▶ _Work task_
Copy all records exactly; omit pictures.

▶ _Information given_
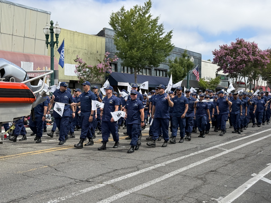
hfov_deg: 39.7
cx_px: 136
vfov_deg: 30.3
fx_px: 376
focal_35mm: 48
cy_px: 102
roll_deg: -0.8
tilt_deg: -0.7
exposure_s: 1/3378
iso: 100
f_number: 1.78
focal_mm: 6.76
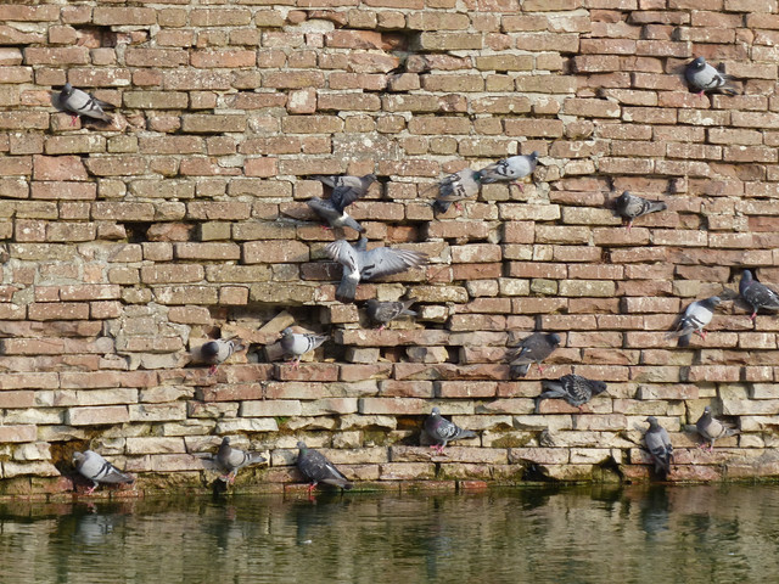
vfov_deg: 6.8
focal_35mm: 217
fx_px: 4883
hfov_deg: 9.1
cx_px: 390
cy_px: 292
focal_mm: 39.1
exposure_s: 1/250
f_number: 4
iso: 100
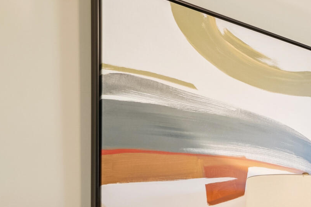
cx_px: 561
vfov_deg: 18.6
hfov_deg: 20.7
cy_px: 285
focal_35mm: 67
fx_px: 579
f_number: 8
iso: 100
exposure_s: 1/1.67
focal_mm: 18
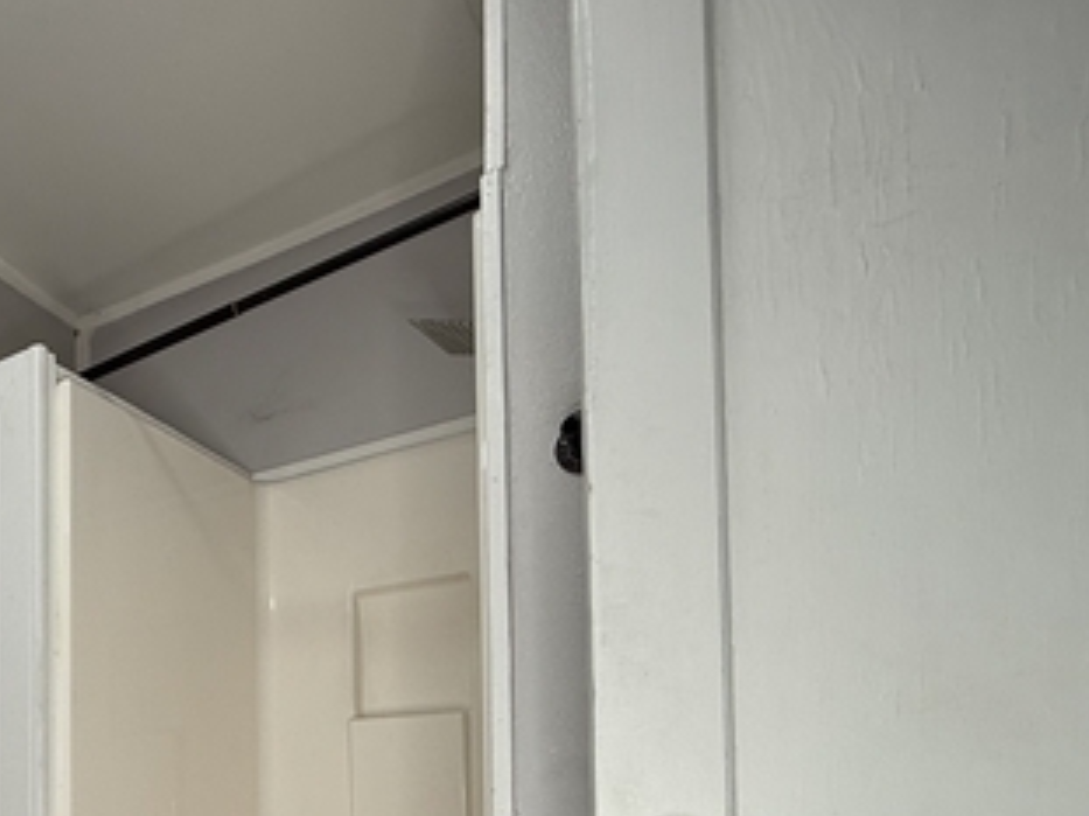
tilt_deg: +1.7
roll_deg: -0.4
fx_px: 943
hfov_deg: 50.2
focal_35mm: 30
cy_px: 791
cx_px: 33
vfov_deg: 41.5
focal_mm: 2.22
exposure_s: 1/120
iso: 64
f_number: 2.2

▶ _Written reply_
hfov_deg: 39.7
cx_px: 136
vfov_deg: 30.3
fx_px: 376
focal_35mm: 48
cy_px: 102
roll_deg: -0.8
tilt_deg: -0.7
exposure_s: 1/3378
iso: 100
f_number: 1.78
focal_mm: 6.76
vfov_deg: 6.8
focal_35mm: 217
fx_px: 4883
hfov_deg: 9.1
cx_px: 390
cy_px: 292
focal_mm: 39.1
exposure_s: 1/250
f_number: 4
iso: 100
cx_px: 561
vfov_deg: 18.6
hfov_deg: 20.7
cy_px: 285
focal_35mm: 67
fx_px: 579
f_number: 8
iso: 100
exposure_s: 1/1.67
focal_mm: 18
tilt_deg: +1.7
roll_deg: -0.4
fx_px: 943
hfov_deg: 50.2
focal_35mm: 30
cy_px: 791
cx_px: 33
vfov_deg: 41.5
focal_mm: 2.22
exposure_s: 1/120
iso: 64
f_number: 2.2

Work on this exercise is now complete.